MA: For me, when it comes to death, I look at it from a very spiritual perspective. Looking at nature has really helped me. As I mentioned earlier, having a hard time letting things die has been hard for me. We're not taught about this as a transitional aspect. Death is a necessary precursor to life. 

You can't have light without darkness. It's a daily acknowledgment. My grandma passed, I have an altar for her. I wake up in the morning and I say, "Good morning, Grandma." It's not necessarily a specific ritual, that is my relationship to death. Because she is gone in the physical realm, and that is something we have to grapple with. There is a death that occurred, and also she's transitioned in such a way that I can still feel her spirit. 

Again, thinking about the plants and how when they die, you can compost them and then they feed the earth. It's a cyclical process. Winter is the season of death, of hibernation, when we go into the dark, and emerge in the spring — looking at that as holy and sacred and reverent. There are so many ways to do that and I'm still learning as well.

KC: When you mention death as a precursor to life, can you elaborate on that?

MA: A good way for me to explain it is the womb. You have the womb, which is this dark, watery place, and from that place comes life. I'm not saying that the womb is dead, but when we think about our bleed time, we're letting go of something and that part of the cycle has to happen in order for birth to happen, in order for something to fertilize in there. That is part of the process, it's not separate from it. 
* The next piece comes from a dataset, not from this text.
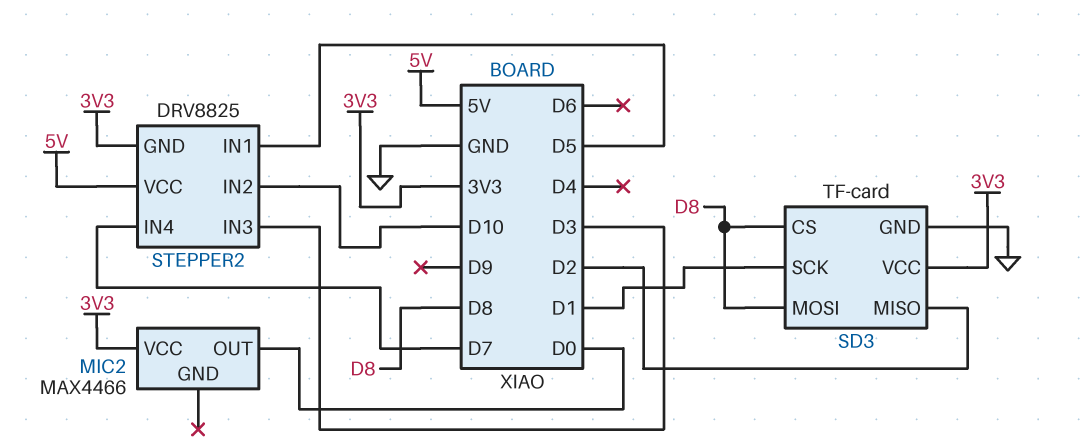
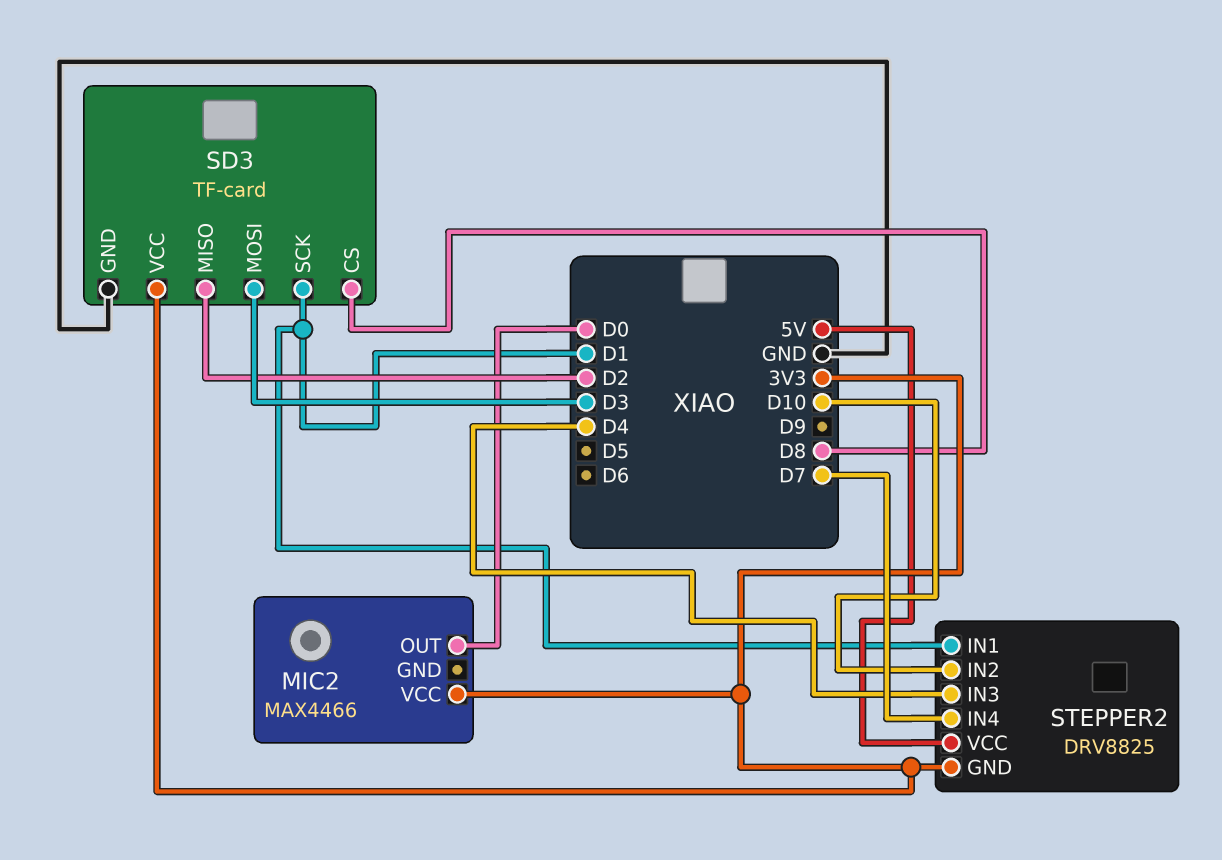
SD3 pin MOSI: D8 -> D3
STEPPER2 pin IN1: D5 -> D1
STEPPER2 pin IN3: D3 -> D4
What I'm thinking about when it comes to this is death goddesses and how they're not only creators, but a lot of them are destroyers. The death goddess is not only the bringer of death, but she's also the creator, the force. My teacher said these dualities are ever-present in life and every single indigenous culture acknowledges that they are not only part of life, but part of healing. They have to co-exist for us to exist.

KC: Does your work and study on death influence how you work with the plants?

MA: Definitely. When I go to harvest the plants, thanking it for its life. The plants want to be worked with, they want to continue on their life, whether that's creating a tincture or an oil or salve or however you're working with them. That is their life being reverently coming full circle. 

The main word that I feel is that it's about transition. Being part of the cycle and not separate from it. Consumption and capitalism has taught us that death is on its own and separate and isn't part of the cycle of life, but it's inherent to it.

KC: Do you have any suggestions on how we can become more comfortable with death?

MA: Definitely. Looking at the natural world is the best way to confront it. When we look at the ecosystems around us, even just having a plant and experience that, watching that and seeing that cycle go, we can become more comfortable with it because we know we are nature and we are an extension of the earth. Learning about compost, which may sound really silly, has been really important for me because I see the breakdown of a fruit gone bad or whatever it is, and I see how it takes time to dissolve into material that then feeds the earth. Looking at death in a way, not to extract from it, but knowing that in some bizarre otherworldly way, death feeds the earth.

This is a personal spiritual practice that I don't know will help anyone, but believing and seeing and feeling reincarnation has also been an important part of my personal practice with death. But for sure, looking at nature teaches us cycles of life and death and become more comfortable with it.